The performance of tail-recursive toplevel functions hasn't changed, but tail-recursive nested functions are 41% faster than before your patch.  Nested functions are however not as fast as toplevel functions.

I tried my earley benchmark and got this:

% ./js-release-old earley1.js
950
% ./js-release-new earley1.js
899
% ./js-release-old earley1-ll.js 
519
% ./js-release-new earley1-ll.js 
519

Which means earley has gotten about 5% faster without lambda-lifting (yay!), but with lambda-lifting there is another 42% speed boost we can expect to get.
Attached file test program
Attached file test program #2
Attached file test program #3
Attached file test program #4
(In reply to Marc Feeley from comment #11)
> Thanks so much Kannan!
> 
> I did some quick benchmarking and the performance of tail-recursive nested
> functions is much improved.  For example (see attached test programs):
> 
...
> 
> Which means earley has gotten about 5% faster without lambda-lifting (yay!),
> but with lambda-lifting there is another 42% speed boost we can expect to
> get.

Thanks for the feedback Marc!  The top-level calls didn't improve because top-level functions were already eligible for inlining.  However, nested functions which accessed their parent scope's variables were not previously eligible for inlining, and now they are, hence the speedup for those.

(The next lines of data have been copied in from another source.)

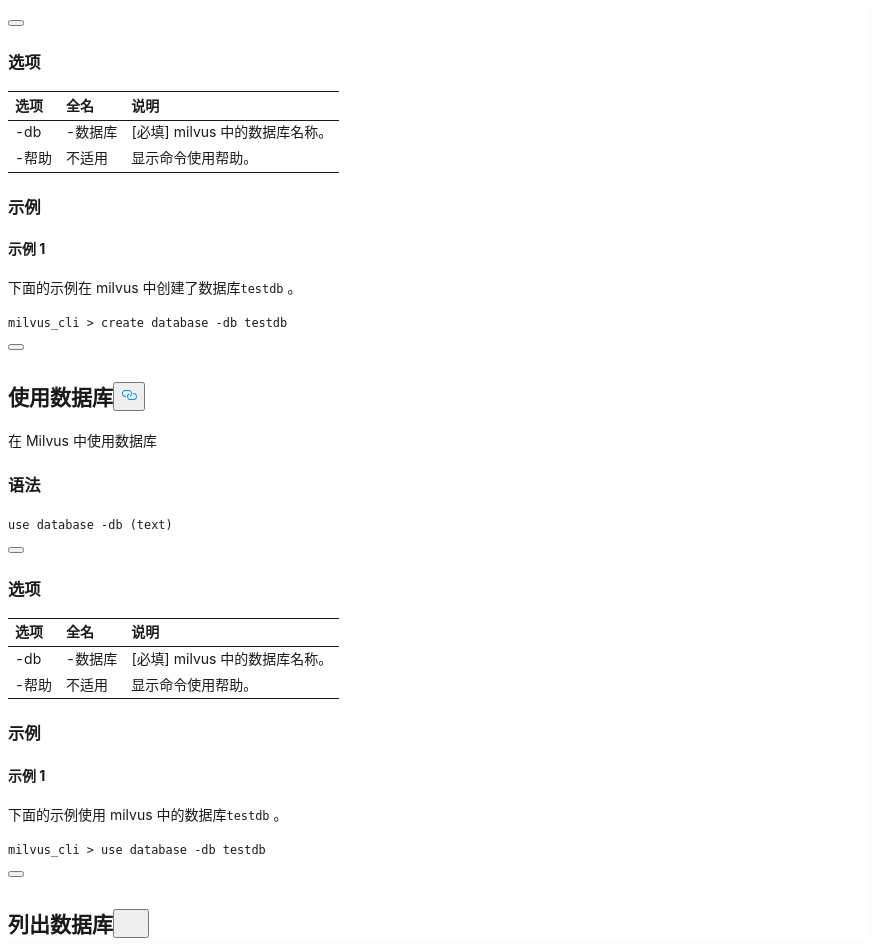 <button class="copy-code-btn"></button></code></pre>
<h3 id="Options" class="common-anchor-header">选项</h3><table>
<thead>
<tr><th style="text-align:left">选项</th><th style="text-align:left">全名</th><th style="text-align:left">说明</th></tr>
</thead>
<tbody>
<tr><td style="text-align:left">-db</td><td style="text-align:left">-数据库</td><td style="text-align:left">[必填] milvus 中的数据库名称。</td></tr>
<tr><td style="text-align:left">-帮助</td><td style="text-align:left">不适用</td><td style="text-align:left">显示命令使用帮助。</td></tr>
</tbody>
</table>
<h3 id="Examples" class="common-anchor-header">示例</h3><h4 id="Example-1" class="common-anchor-header">示例 1</h4><p>下面的示例在 milvus 中创建了数据库<code translate="no">testdb</code> 。</p>
<pre><code translate="no" class="language-shell">milvus_cli &gt; create database -db testdb
<button class="copy-code-btn"></button></code></pre>
<h2 id="use-Database" class="common-anchor-header">使用数据库<button data-href="#use-Database" class="anchor-icon" translate="no">
      <svg translate="no"
        aria-hidden="true"
        focusable="false"
        height="20"
        version="1.1"
        viewBox="0 0 16 16"
        width="16"
      >
        <path
          fill="#0092E4"
          fill-rule="evenodd"
          d="M4 9h1v1H4c-1.5 0-3-1.69-3-3.5S2.55 3 4 3h4c1.45 0 3 1.69 3 3.5 0 1.41-.91 2.72-2 3.25V8.59c.58-.45 1-1.27 1-2.09C10 5.22 8.98 4 8 4H4c-.98 0-2 1.22-2 2.5S3 9 4 9zm9-3h-1v1h1c1 0 2 1.22 2 2.5S13.98 12 13 12H9c-.98 0-2-1.22-2-2.5 0-.83.42-1.64 1-2.09V6.25c-1.09.53-2 1.84-2 3.25C6 11.31 7.55 13 9 13h4c1.45 0 3-1.69 3-3.5S14.5 6 13 6z"
        ></path>
      </svg>
    </button></h2><p>在 Milvus 中使用数据库</p>
<p><h3 id="use-database">语法</h3></p>
<pre><code translate="no" class="language-shell">use database -db (text) 
<button class="copy-code-btn"></button></code></pre>
<h3 id="Options" class="common-anchor-header">选项</h3><table>
<thead>
<tr><th style="text-align:left">选项</th><th style="text-align:left">全名</th><th style="text-align:left">说明</th></tr>
</thead>
<tbody>
<tr><td style="text-align:left">-db</td><td style="text-align:left">-数据库</td><td style="text-align:left">[必填] milvus 中的数据库名称。</td></tr>
<tr><td style="text-align:left">-帮助</td><td style="text-align:left">不适用</td><td style="text-align:left">显示命令使用帮助。</td></tr>
</tbody>
</table>
<h3 id="Examples" class="common-anchor-header">示例</h3><h4 id="Example-1" class="common-anchor-header">示例 1</h4><p>下面的示例使用 milvus 中的数据库<code translate="no">testdb</code> 。</p>
<pre><code translate="no" class="language-shell">milvus_cli &gt; use database -db testdb
<button class="copy-code-btn"></button></code></pre>
<h2 id="List-Databases" class="common-anchor-header">列出数据库<button data-href="#List-Databases" class="anchor-icon" translate="no">
      <svg translate="no"
        aria-hidden="true"
        focusable="false"
        height="20"
        version="1.1"
        viewBox="0 0 16 16"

I was aiming for gains in code that uses higher-order functions with callbacks, e.g.:

function sum(arr) {
  var s = 0;
  arr.forEach(function (i) { s += i; });
  return s;
}

Good to hear about gains elsewhere as well.

The remaining bit of perf differential exists because we have to force aliased-variable accesses to go through an explicit scope object.  In the above example, setting |s| from inside the callback is an explicit object write, not a local slot write.  Ion can't optimize |s| into a register, and we do an extra memory read+write for every iteration of the loop.

I'm investigating ways of eliminating the scope object, but it'll be tricky.  In particular because if the callback function escapes, we really need to be able to reconstitute the explicit scope object.  And the callback function can escape in really subtle ways (e.g. it calls another function which uses |fn.caller| to get a ref to the callback).